Somewhere around 1998, we crossed the intersecting line of increasing costs and decreasing response. Cataloging experienced margin erosion. We went from a high-profits business to a less profitable business – still higher than most, but not one with the stellar profits of the past. Yet, we didn’t complain.

We gutted it out and found new ways to cut costs and followed our time-honored mantra: Mail smarter. We got better at mailing. We invented co-mailing and other ways to save money. We mastered lists, databases, co-ops and models.

What we really did was abdicate our position as a viable and valuable industry, and we let the printers fight our postage battles. Valiant as they were, the USPS didn’t want to hear from them; they wanted to hear from the ratepayers, from us. And we did not speak up. We just accepted the USPS as a 30-year silent partner and paid out more than our fair share.

Earlier, in the 1990s, the Clinton Administration was busy eliminating welfare. While the smoke and mirrors appeared to be successful, the reality was that welfare was simply transferred to a full employment program in the federal government. The USPS, IRS, Social Security Administration and a host of other agencies all swelled and absorbed a large number of the nation’s unemployed. Now, 15 years later, it’s time to fund the pensions of all those people, along with the legions of baby boomers who are calling it quits, and the pension funds are – surprise – unfunded. Postal reform demands funding of those pension benefits, and you are looking at an unending future of increased postage as far out as you can see.

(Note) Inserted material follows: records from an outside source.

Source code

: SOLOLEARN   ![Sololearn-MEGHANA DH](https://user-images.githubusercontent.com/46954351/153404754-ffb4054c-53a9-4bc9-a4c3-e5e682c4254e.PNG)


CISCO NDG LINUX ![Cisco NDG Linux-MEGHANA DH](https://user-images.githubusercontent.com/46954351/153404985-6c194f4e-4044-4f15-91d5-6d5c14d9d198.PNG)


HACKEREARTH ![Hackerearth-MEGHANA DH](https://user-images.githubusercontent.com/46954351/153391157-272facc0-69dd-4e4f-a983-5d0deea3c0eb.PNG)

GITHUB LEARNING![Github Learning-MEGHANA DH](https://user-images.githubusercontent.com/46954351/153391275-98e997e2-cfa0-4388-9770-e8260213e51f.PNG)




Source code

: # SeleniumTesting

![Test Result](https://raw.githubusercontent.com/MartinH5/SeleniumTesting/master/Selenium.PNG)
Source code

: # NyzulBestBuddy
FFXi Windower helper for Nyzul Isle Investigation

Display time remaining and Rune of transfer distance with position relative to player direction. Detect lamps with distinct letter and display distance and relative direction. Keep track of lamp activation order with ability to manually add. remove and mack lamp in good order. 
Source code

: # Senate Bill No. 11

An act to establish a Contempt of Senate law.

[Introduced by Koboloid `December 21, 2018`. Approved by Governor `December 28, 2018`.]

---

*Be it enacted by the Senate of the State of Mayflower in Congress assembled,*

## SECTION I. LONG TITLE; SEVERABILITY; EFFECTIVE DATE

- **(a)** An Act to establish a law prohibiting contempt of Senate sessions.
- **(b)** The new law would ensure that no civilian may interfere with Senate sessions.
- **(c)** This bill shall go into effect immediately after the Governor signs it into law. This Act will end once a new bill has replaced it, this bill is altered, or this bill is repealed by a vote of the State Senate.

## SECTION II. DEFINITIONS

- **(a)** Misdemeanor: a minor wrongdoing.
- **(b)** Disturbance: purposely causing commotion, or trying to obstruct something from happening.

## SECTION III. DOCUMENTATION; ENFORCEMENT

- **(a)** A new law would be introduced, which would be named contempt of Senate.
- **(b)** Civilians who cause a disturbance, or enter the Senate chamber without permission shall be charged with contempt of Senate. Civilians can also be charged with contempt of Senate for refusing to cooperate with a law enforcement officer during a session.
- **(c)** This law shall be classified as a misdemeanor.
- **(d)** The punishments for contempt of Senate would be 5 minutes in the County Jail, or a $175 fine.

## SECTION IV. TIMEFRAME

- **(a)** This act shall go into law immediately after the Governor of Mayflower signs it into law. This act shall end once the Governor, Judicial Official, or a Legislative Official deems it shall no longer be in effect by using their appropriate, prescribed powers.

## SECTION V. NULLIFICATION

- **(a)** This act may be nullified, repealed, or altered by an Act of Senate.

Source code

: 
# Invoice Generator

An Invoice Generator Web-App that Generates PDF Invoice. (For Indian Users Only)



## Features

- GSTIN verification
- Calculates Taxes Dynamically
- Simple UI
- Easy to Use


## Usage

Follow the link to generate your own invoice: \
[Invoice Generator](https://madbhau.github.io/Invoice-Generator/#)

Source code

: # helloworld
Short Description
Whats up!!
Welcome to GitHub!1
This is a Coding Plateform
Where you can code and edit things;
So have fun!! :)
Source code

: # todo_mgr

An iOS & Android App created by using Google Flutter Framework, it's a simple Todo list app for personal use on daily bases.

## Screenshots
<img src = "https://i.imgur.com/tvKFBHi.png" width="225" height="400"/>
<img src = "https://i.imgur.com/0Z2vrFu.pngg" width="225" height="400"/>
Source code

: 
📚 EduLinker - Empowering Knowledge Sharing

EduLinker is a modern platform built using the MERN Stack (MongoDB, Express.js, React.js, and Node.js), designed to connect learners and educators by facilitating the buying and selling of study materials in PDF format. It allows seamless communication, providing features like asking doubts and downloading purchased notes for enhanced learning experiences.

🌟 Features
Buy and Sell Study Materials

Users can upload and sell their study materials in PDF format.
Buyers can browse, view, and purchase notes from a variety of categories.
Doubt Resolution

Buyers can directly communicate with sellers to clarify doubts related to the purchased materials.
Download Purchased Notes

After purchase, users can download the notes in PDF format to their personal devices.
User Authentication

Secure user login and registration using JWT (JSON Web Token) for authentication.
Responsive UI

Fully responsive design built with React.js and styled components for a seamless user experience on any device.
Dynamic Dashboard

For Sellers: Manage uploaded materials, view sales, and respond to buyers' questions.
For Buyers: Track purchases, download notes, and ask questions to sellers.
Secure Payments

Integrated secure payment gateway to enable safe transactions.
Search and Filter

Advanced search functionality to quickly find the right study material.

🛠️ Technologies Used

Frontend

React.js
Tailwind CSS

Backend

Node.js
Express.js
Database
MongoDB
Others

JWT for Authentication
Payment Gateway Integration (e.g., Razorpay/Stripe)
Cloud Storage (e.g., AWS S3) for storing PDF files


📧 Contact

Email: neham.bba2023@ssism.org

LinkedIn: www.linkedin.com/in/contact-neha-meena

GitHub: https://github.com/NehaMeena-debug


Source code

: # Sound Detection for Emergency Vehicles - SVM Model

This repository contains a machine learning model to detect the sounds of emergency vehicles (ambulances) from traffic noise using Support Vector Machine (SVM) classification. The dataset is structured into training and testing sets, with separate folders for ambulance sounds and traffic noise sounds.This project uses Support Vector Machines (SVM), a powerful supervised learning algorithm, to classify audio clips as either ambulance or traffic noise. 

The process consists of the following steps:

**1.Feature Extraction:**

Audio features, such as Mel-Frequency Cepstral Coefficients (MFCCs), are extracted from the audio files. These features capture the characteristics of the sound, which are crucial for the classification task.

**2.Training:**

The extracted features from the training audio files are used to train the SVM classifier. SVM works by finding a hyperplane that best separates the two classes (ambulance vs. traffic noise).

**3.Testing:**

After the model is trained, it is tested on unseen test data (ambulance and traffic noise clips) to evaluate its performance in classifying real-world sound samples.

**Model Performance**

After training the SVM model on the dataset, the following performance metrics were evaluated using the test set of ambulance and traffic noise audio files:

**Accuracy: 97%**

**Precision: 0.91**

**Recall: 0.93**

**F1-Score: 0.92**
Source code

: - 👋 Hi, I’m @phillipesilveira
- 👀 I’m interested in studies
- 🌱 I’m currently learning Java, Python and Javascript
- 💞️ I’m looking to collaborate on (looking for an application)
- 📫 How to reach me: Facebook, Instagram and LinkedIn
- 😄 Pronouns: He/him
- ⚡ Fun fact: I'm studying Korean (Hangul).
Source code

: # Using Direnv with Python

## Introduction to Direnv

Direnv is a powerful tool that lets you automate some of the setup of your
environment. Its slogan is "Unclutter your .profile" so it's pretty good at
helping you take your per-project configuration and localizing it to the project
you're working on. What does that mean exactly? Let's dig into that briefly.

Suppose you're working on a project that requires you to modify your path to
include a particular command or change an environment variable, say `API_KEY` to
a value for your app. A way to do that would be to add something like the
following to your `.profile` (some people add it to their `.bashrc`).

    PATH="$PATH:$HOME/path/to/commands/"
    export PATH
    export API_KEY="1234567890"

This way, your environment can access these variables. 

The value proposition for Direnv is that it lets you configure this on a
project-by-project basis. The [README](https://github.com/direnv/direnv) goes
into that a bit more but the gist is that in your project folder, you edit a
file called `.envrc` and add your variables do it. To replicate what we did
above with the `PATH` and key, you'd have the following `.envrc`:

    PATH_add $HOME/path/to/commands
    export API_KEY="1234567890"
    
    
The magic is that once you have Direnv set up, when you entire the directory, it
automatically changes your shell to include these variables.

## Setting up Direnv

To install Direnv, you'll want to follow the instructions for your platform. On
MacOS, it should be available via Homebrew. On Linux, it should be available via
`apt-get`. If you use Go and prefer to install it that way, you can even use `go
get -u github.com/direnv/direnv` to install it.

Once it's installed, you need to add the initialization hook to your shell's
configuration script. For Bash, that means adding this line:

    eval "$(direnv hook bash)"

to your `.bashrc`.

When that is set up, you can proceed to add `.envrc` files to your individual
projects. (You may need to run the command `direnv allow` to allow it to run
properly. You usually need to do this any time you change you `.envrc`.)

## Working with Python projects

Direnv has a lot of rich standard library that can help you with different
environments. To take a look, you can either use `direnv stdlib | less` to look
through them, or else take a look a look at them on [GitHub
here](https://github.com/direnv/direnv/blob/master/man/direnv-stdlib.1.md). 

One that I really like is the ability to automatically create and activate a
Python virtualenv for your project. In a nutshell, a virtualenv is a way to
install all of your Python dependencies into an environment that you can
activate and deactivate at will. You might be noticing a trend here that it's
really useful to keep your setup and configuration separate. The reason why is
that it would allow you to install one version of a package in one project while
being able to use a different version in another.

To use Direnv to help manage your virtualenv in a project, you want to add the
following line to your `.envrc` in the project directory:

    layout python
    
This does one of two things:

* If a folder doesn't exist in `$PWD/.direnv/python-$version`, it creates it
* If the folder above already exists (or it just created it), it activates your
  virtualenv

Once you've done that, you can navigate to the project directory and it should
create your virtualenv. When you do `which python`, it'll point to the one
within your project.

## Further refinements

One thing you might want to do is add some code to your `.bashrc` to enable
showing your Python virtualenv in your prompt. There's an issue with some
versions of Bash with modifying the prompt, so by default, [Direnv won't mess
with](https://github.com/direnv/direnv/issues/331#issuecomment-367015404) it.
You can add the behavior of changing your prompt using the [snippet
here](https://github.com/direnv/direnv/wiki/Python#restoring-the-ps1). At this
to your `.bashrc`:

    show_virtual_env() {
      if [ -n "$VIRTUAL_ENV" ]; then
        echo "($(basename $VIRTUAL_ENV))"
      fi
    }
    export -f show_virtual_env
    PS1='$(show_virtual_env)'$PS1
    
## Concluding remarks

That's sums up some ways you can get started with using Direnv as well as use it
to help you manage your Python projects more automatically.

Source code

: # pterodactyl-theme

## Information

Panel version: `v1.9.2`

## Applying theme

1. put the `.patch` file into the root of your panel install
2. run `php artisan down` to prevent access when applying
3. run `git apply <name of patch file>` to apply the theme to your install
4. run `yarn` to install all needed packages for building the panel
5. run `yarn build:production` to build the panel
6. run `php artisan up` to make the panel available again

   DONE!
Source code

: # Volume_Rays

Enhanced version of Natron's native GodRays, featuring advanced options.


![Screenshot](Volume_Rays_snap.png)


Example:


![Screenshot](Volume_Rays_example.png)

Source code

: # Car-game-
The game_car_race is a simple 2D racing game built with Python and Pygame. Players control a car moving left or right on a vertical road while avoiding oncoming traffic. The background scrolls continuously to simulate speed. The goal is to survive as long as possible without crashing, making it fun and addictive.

Yet no one has successfully pointed out to the postal pundits on the USPS Board of Governors and the Postal Regulatory Commissions what is going to happen. A 20 to 40 percent postal increase will result in a cascade of advertising dollar shifts to the online channel. Catalogs, which represent 80 percent of our industry revenues, will dry up like old newsprint. And what will that mean? About 75 percent of the USPS revenues come from catalogs and Standard Mail – advertising. What happens to the USPS when that revenue stream goes into free fall? What happens to the catalog industry, indeed, the multichannel industry, when catalogs go into free fall?

Make no mistake about it: The catalog still drives 70 to 80 percent of the online orders. The catalog is still the most powerful engine of new customer acquisition. The catalog remains the best economic medium for prospecting and customer retention. Without the catalog, the multichannel retail industry is in trouble.

Why are we in this predicament? Simple. As an industry, we don’t own a single politician. Not a senator, not a representative. As an industry, we have no status as a special interest. Left-handed bowlers have more clout in Congress than we do. We have abdicated our powerbase for so long that we simply don’t matter. Yet, we are an enormous cog in the economic machine. We employ thousands upon thousands, if not millions, of people. And when you extend our influence to the printing, paper, design, software, telephony, online, e-mail and other industries we fund, the economic scale is breathtaking.

This is a crossroad. This isn’t just “another little postage increase.” This isn’t just another 1 or 2 percent we have to absorb. This is the one that brings us to our knees. What will we do about it? Will we finally come together and standup as a family? Will we finally tell our story forcefully? Unrelentingly? Effectively? Will we spend the money necessary for our survival?

You have only hours to be heard. Read the associated DM News’ articles and e-mail or fax every agency involved today. Only you can determine your future.